Blocking California’s New Sex-Offender Law

Why a judge temporarily stopped it from going into effect.

someone typing at a computer.

Medioimages/Photodisc

Even as Californians were voting to reform their notoriously harsh three-strikes rule by a large margin last week, they also overwhelmingly supported adding restrictive new rules to the state’s sex-offender law. The new rules are part of Proposition 35, a broad initiative about human trafficking that received 81 percent of the vote on Tuesday. By the next day, however, a federal judge had already blocked the sex-offender rules.

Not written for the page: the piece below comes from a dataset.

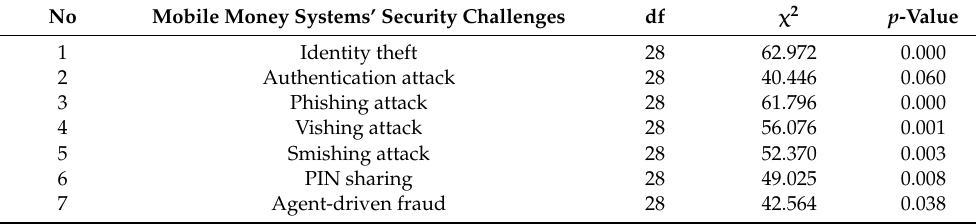
Table 7. Relationship between education level and mobile money systems’ security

Proposition 35 says registered sex offenders must immediately turn over to local police all of their online “identifiers” and their Internet service providers. This includes all email addresses and user names that they use to participate in online forum discussions and social networks.  The law applies to all of the more than 73,000 sex offenders who are already on the California registry, including those whose crimes had nothing to do with the Internet. 

The ACLU and the Electronic Frontier Foundation immediately filed a class-action lawsuit to protest the new requirements. The two civil rights groups argued that the law is unconstitutional because it restricts the offenders’ free speech and freedom to associate, including their right to anonymous online speech.  One of the two anonymous sex offenders leading the suit said that he would no longer take part in online political discussions or comment on newspaper articles or blogs for fear of retaliation and social stigma because of his offender status (the other lead sex-offender plaintiff moved out of the state because of the new law). The groups argue that this is an unconstitutional burden on speech.

The ACLU also warned that laws that begin with sex offenders can easily be expanded to include other swaths of the California population. They pointed out that an earlier law requiring DNA samples was first passed only for sex offenders and those convicted of the most serious felonies, but was eventually expanded to include anyone arrested—in addition to convicted—on a felony charge.

Finding that the ACLU was likely to succeed in showing the law was unconstitutional, a judge temporarily blocked the provisions. The ruling was based only on filings from the opponents, and the law’s proponents have argued that it is a necessary tool to address a real human trafficking problem in the state. California’s attorney general will get a chance to more fully defend the law at a hearing on Nov. 20.